— Варька… бросилась… в метро… На моих глазах… улыбалась, и вдруг лежит внизу, на рельсах… И нога вывернута… Я боялся, что она у нее сломалась, а меня отпихивали. Я им говорил, чтоб вправили, а меня отпихивали…
Я села. Анюта прижалась ко мне. Она так долго верила, что Варя стала ей настоящей сестрой.
Барсов закашлял, хрипло давясь рыданиями. И эти звуки усиливали мой ужас, страх, отчаяние…
Казалось, что-то вырвали из моей души и рана болит, раздирая сердце. Самое мучительное чувство вины перед мертвой. Не изменить, не стереть неудачные дни, неправильные поступки. Воспоминания наплывали как волны, и все время мне слышался монотонный рефрен: «Не поговорила, отказала в помощи…»

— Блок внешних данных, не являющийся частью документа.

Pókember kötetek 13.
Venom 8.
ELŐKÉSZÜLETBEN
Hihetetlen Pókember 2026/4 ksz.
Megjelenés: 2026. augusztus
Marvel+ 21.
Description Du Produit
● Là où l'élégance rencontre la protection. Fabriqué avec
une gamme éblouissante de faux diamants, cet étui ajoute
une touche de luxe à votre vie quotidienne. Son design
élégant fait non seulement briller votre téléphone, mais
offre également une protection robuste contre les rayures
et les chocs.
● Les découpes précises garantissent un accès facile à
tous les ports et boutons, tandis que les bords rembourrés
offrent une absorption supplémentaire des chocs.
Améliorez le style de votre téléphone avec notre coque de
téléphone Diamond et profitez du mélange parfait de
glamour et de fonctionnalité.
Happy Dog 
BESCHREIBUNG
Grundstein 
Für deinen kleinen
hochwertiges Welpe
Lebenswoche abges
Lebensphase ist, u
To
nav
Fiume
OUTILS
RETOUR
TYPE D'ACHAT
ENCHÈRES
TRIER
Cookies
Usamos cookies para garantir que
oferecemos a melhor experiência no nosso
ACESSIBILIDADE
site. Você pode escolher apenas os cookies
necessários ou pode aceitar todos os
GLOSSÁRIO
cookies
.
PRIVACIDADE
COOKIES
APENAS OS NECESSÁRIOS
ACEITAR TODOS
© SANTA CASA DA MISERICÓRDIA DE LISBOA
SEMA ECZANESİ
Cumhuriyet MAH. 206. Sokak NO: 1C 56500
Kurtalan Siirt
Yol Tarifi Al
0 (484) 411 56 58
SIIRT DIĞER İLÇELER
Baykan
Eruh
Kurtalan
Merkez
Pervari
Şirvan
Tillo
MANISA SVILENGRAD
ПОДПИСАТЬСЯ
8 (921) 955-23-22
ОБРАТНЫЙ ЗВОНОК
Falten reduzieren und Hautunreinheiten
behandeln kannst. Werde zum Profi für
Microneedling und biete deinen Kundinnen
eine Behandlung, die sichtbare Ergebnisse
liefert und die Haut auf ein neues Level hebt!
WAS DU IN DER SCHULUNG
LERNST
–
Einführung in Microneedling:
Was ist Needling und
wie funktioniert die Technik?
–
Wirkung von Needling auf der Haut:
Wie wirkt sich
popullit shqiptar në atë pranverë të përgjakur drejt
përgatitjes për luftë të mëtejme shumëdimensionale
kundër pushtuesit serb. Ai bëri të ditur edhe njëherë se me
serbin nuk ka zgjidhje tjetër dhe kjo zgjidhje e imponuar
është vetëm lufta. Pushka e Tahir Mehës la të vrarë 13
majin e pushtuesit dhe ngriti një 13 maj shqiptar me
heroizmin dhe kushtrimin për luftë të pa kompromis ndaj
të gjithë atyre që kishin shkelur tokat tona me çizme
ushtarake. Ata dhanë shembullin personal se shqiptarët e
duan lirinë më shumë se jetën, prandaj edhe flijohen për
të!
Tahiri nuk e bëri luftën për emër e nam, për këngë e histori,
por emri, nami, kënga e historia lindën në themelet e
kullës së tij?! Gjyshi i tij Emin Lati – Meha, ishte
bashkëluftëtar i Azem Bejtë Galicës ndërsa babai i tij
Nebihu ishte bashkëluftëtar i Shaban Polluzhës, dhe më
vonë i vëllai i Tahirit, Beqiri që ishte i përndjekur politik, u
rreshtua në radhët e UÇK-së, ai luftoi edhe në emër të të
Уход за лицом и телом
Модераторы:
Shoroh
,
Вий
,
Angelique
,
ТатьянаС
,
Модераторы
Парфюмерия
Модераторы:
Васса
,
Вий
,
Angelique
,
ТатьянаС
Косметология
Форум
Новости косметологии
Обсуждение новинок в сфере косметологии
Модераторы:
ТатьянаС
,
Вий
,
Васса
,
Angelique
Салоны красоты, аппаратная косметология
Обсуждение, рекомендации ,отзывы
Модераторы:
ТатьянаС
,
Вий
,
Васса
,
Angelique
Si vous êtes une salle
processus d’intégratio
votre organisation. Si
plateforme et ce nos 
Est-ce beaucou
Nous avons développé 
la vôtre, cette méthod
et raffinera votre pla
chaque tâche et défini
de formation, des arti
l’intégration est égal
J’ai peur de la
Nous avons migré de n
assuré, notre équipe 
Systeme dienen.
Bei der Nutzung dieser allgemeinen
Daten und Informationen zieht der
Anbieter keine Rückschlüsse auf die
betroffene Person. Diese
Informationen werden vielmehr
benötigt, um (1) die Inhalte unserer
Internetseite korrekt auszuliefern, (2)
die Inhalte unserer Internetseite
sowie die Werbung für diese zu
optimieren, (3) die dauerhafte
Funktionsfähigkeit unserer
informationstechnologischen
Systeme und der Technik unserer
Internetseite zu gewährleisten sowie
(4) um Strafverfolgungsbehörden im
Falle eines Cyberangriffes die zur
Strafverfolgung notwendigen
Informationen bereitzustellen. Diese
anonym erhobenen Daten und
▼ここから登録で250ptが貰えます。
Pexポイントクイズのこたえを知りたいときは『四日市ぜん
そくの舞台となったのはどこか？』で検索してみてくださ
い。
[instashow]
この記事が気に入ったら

Сергей отвез Барсова домой, Анюта, наревевшись, легла спать, а я все сидела и смотрела в темное окно, не зажигая света. Улицы были тускло освещены, казались призрачными, пустыми, вымершими. Машины не проезжали, люди не шли, стояла тишина, и я все надеялась, что это сон… Так и не заснула до утра…
Восемь лет назад. Ночь. Вошла Варя. Замерзшая, зареванная, в пальтишке, из-под которого торчали длинные ноги. Поссорилась с матерью.
— Она меня ударила мокрой тряпкой за то, что я отказалась убираться. Заругалась, хоть стой, хоть падай, а мне надо было стенгазету клеить.
На кухню вылезла заспанная маленькая Анюта в ночной рубашке. Она всегда боялась, что без нее дома произойдет что-то очень интересное.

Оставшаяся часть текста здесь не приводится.